Process a document query directly using the LLM's file processing capability
"""
# Check if file exists
if not os.path.exists(document_path):
return f"Error: Document not found at {document_path}"
# Create a file reference
document_file = LocalFile(name=document_path)
# Create messages for the LLM
messages = [
Message(
role="user",
content=f"Please analyze the attached document and answer this question: {query}"
)
]
# Generate response with the document
response = await llm.generate_messages(
messages=messages,
files=[document_file],
model="gpt-4o" # Use a model that supports file input
)
# Return the response content
return response[0].content
async def main():
# Initialize the LLM
llm = OpenAIBaseLLM(
api_key=os.environ.get("OPENAI_API_KEY"),
default_model="gpt-4o" # Using a model that supports file input
)
# Create the agent with the document processing tool
agent = Agent(
llm=llm,
tools=[process_document_query],
instructions="""
You are a document analysis assistant. You can answer questions about documents
by using the process_document_query tool.
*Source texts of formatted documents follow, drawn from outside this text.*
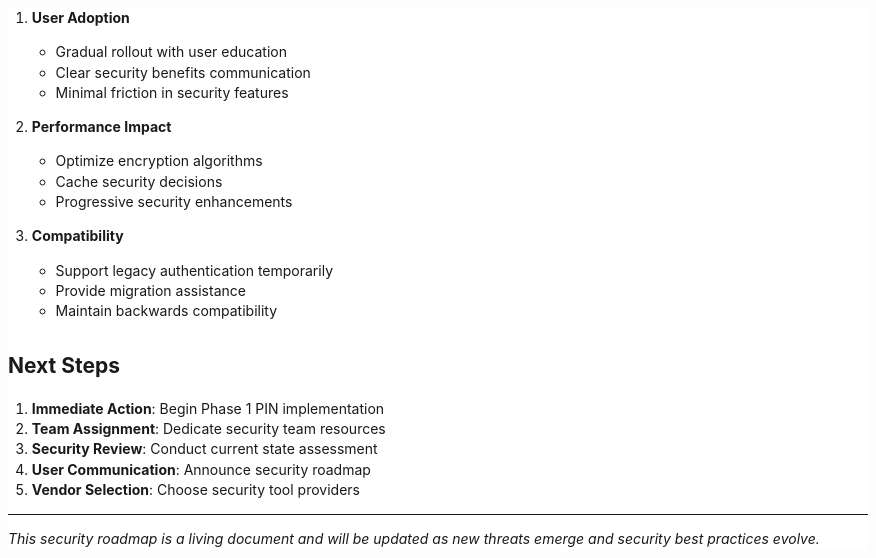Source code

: 1. **User Adoption**
   - Gradual rollout with user education
   - Clear security benefits communication
   - Minimal friction in security features

2. **Performance Impact**
   - Optimize encryption algorithms
   - Cache security decisions
   - Progressive security enhancements

3. **Compatibility**
   - Support legacy authentication temporarily
   - Provide migration assistance
   - Maintain backwards compatibility

## Next Steps

1. **Immediate Action**: Begin Phase 1 PIN implementation
2. **Team Assignment**: Dedicate security team resources
3. **Security Review**: Conduct current state assessment
4. **User Communication**: Announce security roadmap
5. **Vendor Selection**: Choose security tool providers

---

*This security roadmap is a living document and will be updated as new threats emerge and security best practices evolve.*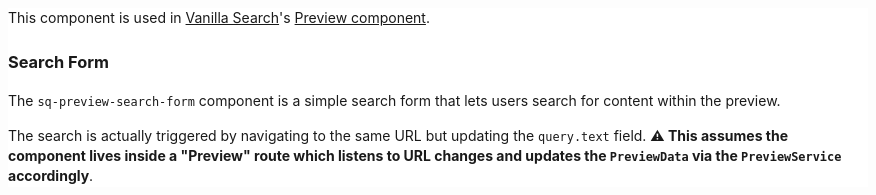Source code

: This component is used in [Vanilla Search]({{site.baseurl}}apps/2-vanilla-search.html)'s [Preview component](https://github.com/sinequa/sba-angular/tree/master/projects/vanilla-search/src/app/preview).

### Search Form

The `sq-preview-search-form` component is a simple search form that lets users search for content within the preview.

The search is actually triggered by navigating to the same URL but updating the `query.text` field. **⚠️ This assumes the component lives inside a "Preview" route which listens to URL changes and updates the `PreviewData` via the `PreviewService` accordingly**.

<doc-preview-search-form></doc-preview-search-form>
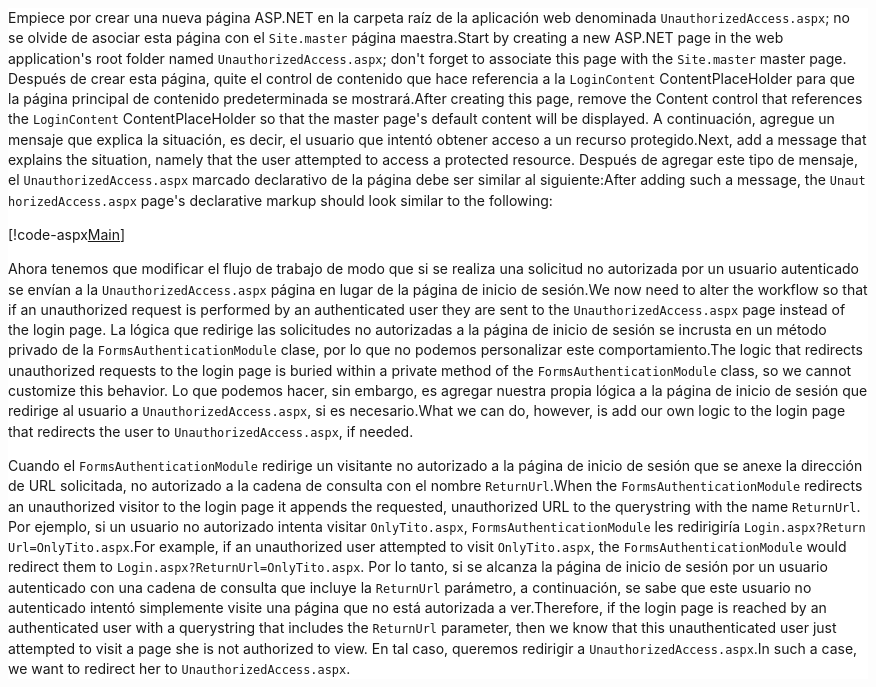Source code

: <span data-ttu-id="1f8c6-264">Empiece por crear una nueva página ASP.NET en la carpeta raíz de la aplicación web denominada `UnauthorizedAccess.aspx`; no se olvide de asociar esta página con el `Site.master` página maestra.</span><span class="sxs-lookup"><span data-stu-id="1f8c6-264">Start by creating a new ASP.NET page in the web application's root folder named `UnauthorizedAccess.aspx`; don't forget to associate this page with the `Site.master` master page.</span></span> <span data-ttu-id="1f8c6-265">Después de crear esta página, quite el control de contenido que hace referencia a la `LoginContent` ContentPlaceHolder para que la página principal de contenido predeterminada se mostrará.</span><span class="sxs-lookup"><span data-stu-id="1f8c6-265">After creating this page, remove the Content control that references the `LoginContent` ContentPlaceHolder so that the master page's default content will be displayed.</span></span> <span data-ttu-id="1f8c6-266">A continuación, agregue un mensaje que explica la situación, es decir, el usuario que intentó obtener acceso a un recurso protegido.</span><span class="sxs-lookup"><span data-stu-id="1f8c6-266">Next, add a message that explains the situation, namely that the user attempted to access a protected resource.</span></span> <span data-ttu-id="1f8c6-267">Después de agregar este tipo de mensaje, el `UnauthorizedAccess.aspx` marcado declarativo de la página debe ser similar al siguiente:</span><span class="sxs-lookup"><span data-stu-id="1f8c6-267">After adding such a message, the `UnauthorizedAccess.aspx` page's declarative markup should look similar to the following:</span></span>

[!code-aspx[Main](user-based-authorization-vb/samples/sample7.aspx)]

<span data-ttu-id="1f8c6-268">Ahora tenemos que modificar el flujo de trabajo de modo que si se realiza una solicitud no autorizada por un usuario autenticado se envían a la `UnauthorizedAccess.aspx` página en lugar de la página de inicio de sesión.</span><span class="sxs-lookup"><span data-stu-id="1f8c6-268">We now need to alter the workflow so that if an unauthorized request is performed by an authenticated user they are sent to the `UnauthorizedAccess.aspx` page instead of the login page.</span></span> <span data-ttu-id="1f8c6-269">La lógica que redirige las solicitudes no autorizadas a la página de inicio de sesión se incrusta en un método privado de la `FormsAuthenticationModule` clase, por lo que no podemos personalizar este comportamiento.</span><span class="sxs-lookup"><span data-stu-id="1f8c6-269">The logic that redirects unauthorized requests to the login page is buried within a private method of the `FormsAuthenticationModule` class, so we cannot customize this behavior.</span></span> <span data-ttu-id="1f8c6-270">Lo que podemos hacer, sin embargo, es agregar nuestra propia lógica a la página de inicio de sesión que redirige al usuario a `UnauthorizedAccess.aspx`, si es necesario.</span><span class="sxs-lookup"><span data-stu-id="1f8c6-270">What we can do, however, is add our own logic to the login page that redirects the user to `UnauthorizedAccess.aspx`, if needed.</span></span>

<span data-ttu-id="1f8c6-271">Cuando el `FormsAuthenticationModule` redirige un visitante no autorizado a la página de inicio de sesión que se anexe la dirección de URL solicitada, no autorizado a la cadena de consulta con el nombre `ReturnUrl`.</span><span class="sxs-lookup"><span data-stu-id="1f8c6-271">When the `FormsAuthenticationModule` redirects an unauthorized visitor to the login page it appends the requested, unauthorized URL to the querystring with the name `ReturnUrl`.</span></span> <span data-ttu-id="1f8c6-272">Por ejemplo, si un usuario no autorizado intenta visitar `OnlyTito.aspx`, `FormsAuthenticationModule` les redirigiría `Login.aspx?ReturnUrl=OnlyTito.aspx`.</span><span class="sxs-lookup"><span data-stu-id="1f8c6-272">For example, if an unauthorized user attempted to visit `OnlyTito.aspx`, the `FormsAuthenticationModule` would redirect them to `Login.aspx?ReturnUrl=OnlyTito.aspx`.</span></span> <span data-ttu-id="1f8c6-273">Por lo tanto, si se alcanza la página de inicio de sesión por un usuario autenticado con una cadena de consulta que incluye la `ReturnUrl` parámetro, a continuación, se sabe que este usuario no autenticado intentó simplemente visite una página que no está autorizada a ver.</span><span class="sxs-lookup"><span data-stu-id="1f8c6-273">Therefore, if the login page is reached by an authenticated user with a querystring that includes the `ReturnUrl` parameter, then we know that this unauthenticated user just attempted to visit a page she is not authorized to view.</span></span> <span data-ttu-id="1f8c6-274">En tal caso, queremos redirigir a `UnauthorizedAccess.aspx`.</span><span class="sxs-lookup"><span data-stu-id="1f8c6-274">In such a case, we want to redirect her to `UnauthorizedAccess.aspx`.</span></span>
For simple document queries, you can also directly analyze documents that are
uploaded by the user.
""",
callbacks=[stream_to_console]
)
# Example document path (you would need to create this directory and add documents)
document_dir = "documents"
os.makedirs(document_dir, exist_ok=True)
# Run a conversation loop
print("Document QA Agent (type 'exit' to quit)")
print(f"Available documents will be looked for in the '{document_dir}' directory")
while True:
# Get user input
user_input = input("\nYou: ")
if user_input.lower() == "exit":
break
# Check if user has explicitly mentioned a file to analyze directly
if user_input.startswith("Analyze document:"):
parts = user_input.split(":", 2)
if len(parts) == 3:
document_name = parts[1].strip()
query = parts[2].strip()
document_path = os.path.join(document_dir, document_name)
# Use direct document analysis
response = await direct_document_qa(llm, query, document_path)
print(f"\nAssistant: {response}")
continue
# Process with the agent
await agent.run(user_input)
print() # Add a newline after the response
if __name__ == "__main__":
asyncio.run(main())
Complete Example#
For the complete implementation, the code would be combined and enhanced with error handling and additional features. The approach described above demonstrates the basic structure of a document QA system using Malevich Brain.